PROVIDED ENTRIES START

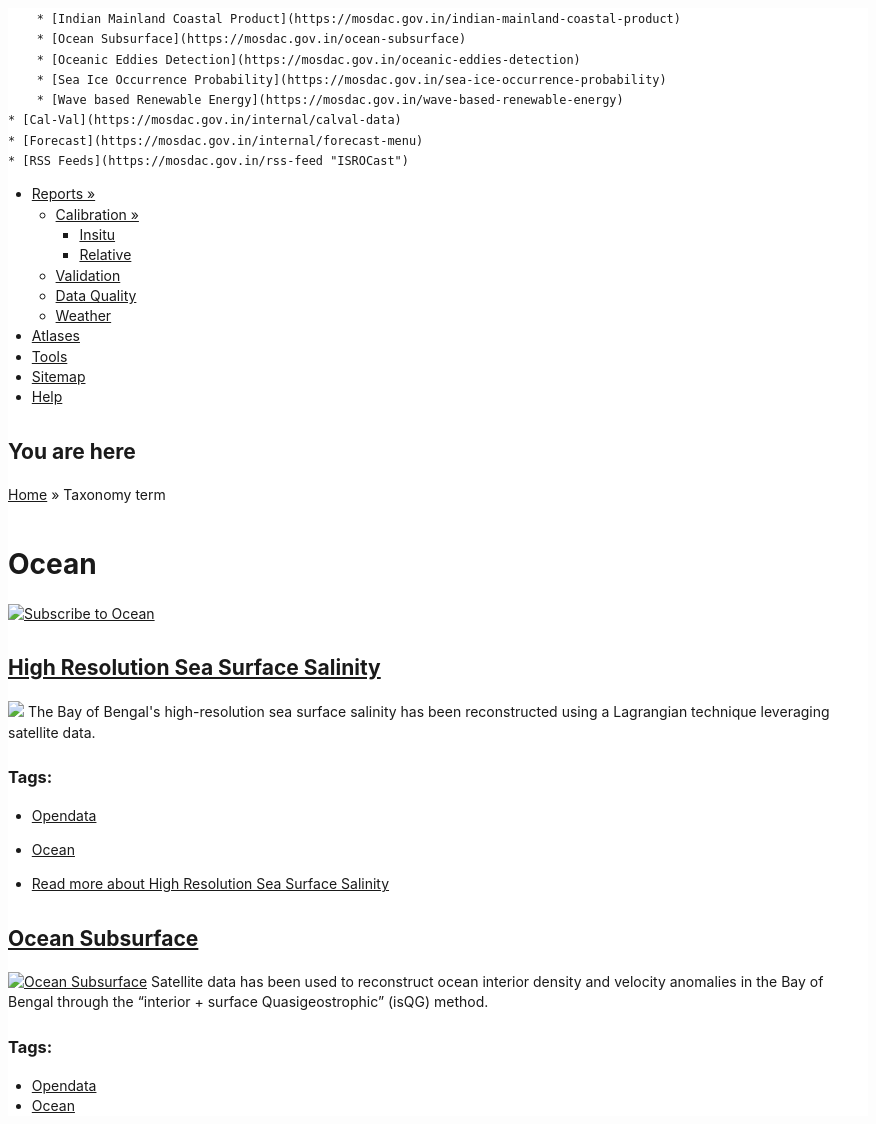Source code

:         * [Indian Mainland Coastal Product](https://mosdac.gov.in/indian-mainland-coastal-product)
        * [Ocean Subsurface](https://mosdac.gov.in/ocean-subsurface)
        * [Oceanic Eddies Detection](https://mosdac.gov.in/oceanic-eddies-detection)
        * [Sea Ice Occurrence Probability](https://mosdac.gov.in/sea-ice-occurrence-probability)
        * [Wave based Renewable Energy](https://mosdac.gov.in/wave-based-renewable-energy)
    * [Cal-Val](https://mosdac.gov.in/internal/calval-data)
    * [Forecast](https://mosdac.gov.in/internal/forecast-menu)
    * [RSS Feeds](https://mosdac.gov.in/rss-feed "ISROCast")
  * [Reports »](https://mosdac.gov.in/tags/ocean)
    * [Calibration »](https://mosdac.gov.in/tags/ocean)
      * [Insitu](https://mosdac.gov.in/insitu)
      * [Relative](https://mosdac.gov.in/calibration-reports)
    * [Validation](https://mosdac.gov.in/validation-reports)
    * [Data Quality](https://mosdac.gov.in/data-quality)
    * [Weather](https://mosdac.gov.in/weather-reports)
  * [Atlases](https://mosdac.gov.in/atlases)
  * [Tools](https://mosdac.gov.in/tools)
  * [Sitemap](https://mosdac.gov.in/sitemap)
  * [Help](https://mosdac.gov.in/help)


## You are here
[Home](https://mosdac.gov.in/) » Taxonomy term
# Ocean
[![Subscribe to Ocean](https://mosdac.gov.in/misc/feed.png)](https://mosdac.gov.in/taxonomy/term/35/all/feed "Subscribe to Ocean")
##  [High Resolution Sea Surface Salinity](https://mosdac.gov.in/high-resolution-sea-surface-salinity)
[![](https://mosdac.gov.in/sites/default/files/styles/medium/public/field/image/SSS.png?itok=L2yN5e37)](https://mosdac.gov.in/high-resolution-sea-surface-salinity)
The Bay of Bengal's high-resolution sea surface salinity has been reconstructed using a Lagrangian technique leveraging satellite data.
### Tags: 
  * [Opendata](https://mosdac.gov.in/tags/opendata)
  * [Ocean](https://mosdac.gov.in/tags/ocean)


  * [Read more about High Resolution Sea Surface Salinity](https://mosdac.gov.in/high-resolution-sea-surface-salinity "High Resolution Sea Surface Salinity")


##  [Ocean Subsurface](https://mosdac.gov.in/ocean-subsurface)
[![Ocean Subsurface](https://mosdac.gov.in/sites/default/files/styles/medium/public/field/image/ocean_subsurface.png?itok=Oqk8wOMa)](https://mosdac.gov.in/ocean-subsurface)
Satellite data has been used to reconstruct ocean interior density and velocity anomalies in the Bay of Bengal through the “interior + surface Quasigeostrophic” (isQG) method.
### Tags: 
  * [Opendata](https://mosdac.gov.in/tags/opendata)
  * [Ocean](https://mosdac.gov.in/tags/ocean)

PROVIDED ENTRIES END

BRIEF: Please change "Bay of Bengal" to "Arabian Sea" wherever it occurs in the records and write them out again with everything else unchanged. Leave the pictures out.

RESPONSE AREA:
Source code

:         * [Indian Mainland Coastal Product](https://mosdac.gov.in/indian-mainland-coastal-product)
        * [Ocean Subsurface](https://mosdac.gov.in/ocean-subsurface)
        * [Oceanic Eddies Detection](https://mosdac.gov.in/oceanic-eddies-detection)
        * [Sea Ice Occurrence Probability](https://mosdac.gov.in/sea-ice-occurrence-probability)
        * [Wave based Renewable Energy](https://mosdac.gov.in/wave-based-renewable-energy)
    * [Cal-Val](https://mosdac.gov.in/internal/calval-data)
    * [Forecast](https://mosdac.gov.in/internal/forecast-menu)
    * [RSS Feeds](https://mosdac.gov.in/rss-feed "ISROCast")
  * [Reports »](https://mosdac.gov.in/tags/ocean)
    * [Calibration »](https://mosdac.gov.in/tags/ocean)
      * [Insitu](https://mosdac.gov.in/insitu)
      * [Relative](https://mosdac.gov.in/calibration-reports)
    * [Validation](https://mosdac.gov.in/validation-reports)
    * [Data Quality](https://mosdac.gov.in/data-quality)
    * [Weather](https://mosdac.gov.in/weather-reports)
  * [Atlases](https://mosdac.gov.in/atlases)
  * [Tools](https://mosdac.gov.in/tools)
  * [Sitemap](https://mosdac.gov.in/sitemap)
  * [Help](https://mosdac.gov.in/help)


## You are here
[Home](https://mosdac.gov.in/) » Taxonomy term
# Ocean
[![Subscribe to Ocean](https://mosdac.gov.in/misc/feed.png)](https://mosdac.gov.in/taxonomy/term/35/all/feed "Subscribe to Ocean")
##  [High Resolution Sea Surface Salinity](https://mosdac.gov.in/high-resolution-sea-surface-salinity)
[![](https://mosdac.gov.in/sites/default/files/styles/medium/public/field/image/SSS.png?itok=L2yN5e37)](https://mosdac.gov.in/high-resolution-sea-surface-salinity)
The Arabian Sea's high-resolution sea surface salinity has been reconstructed using a Lagrangian technique leveraging satellite data.
### Tags: 
  * [Opendata](https://mosdac.gov.in/tags/opendata)
  * [Ocean](https://mosdac.gov.in/tags/ocean)


  * [Read more about High Resolution Sea Surface Salinity](https://mosdac.gov.in/high-resolution-sea-surface-salinity "High Resolution Sea Surface Salinity")


##  [Ocean Subsurface](https://mosdac.gov.in/ocean-subsurface)
[![Ocean Subsurface](https://mosdac.gov.in/sites/default/files/styles/medium/public/field/image/ocean_subsurface.png?itok=Oqk8wOMa)](https://mosdac.gov.in/ocean-subsurface)
Satellite data has been used to reconstruct ocean interior density and velocity anomalies in the Arabian Sea through the “interior + surface Quasigeostrophic” (isQG) method.
### Tags: 
  * [Opendata](https://mosdac.gov.in/tags/opendata)
  * [Ocean](https://mosdac.gov.in/tags/ocean)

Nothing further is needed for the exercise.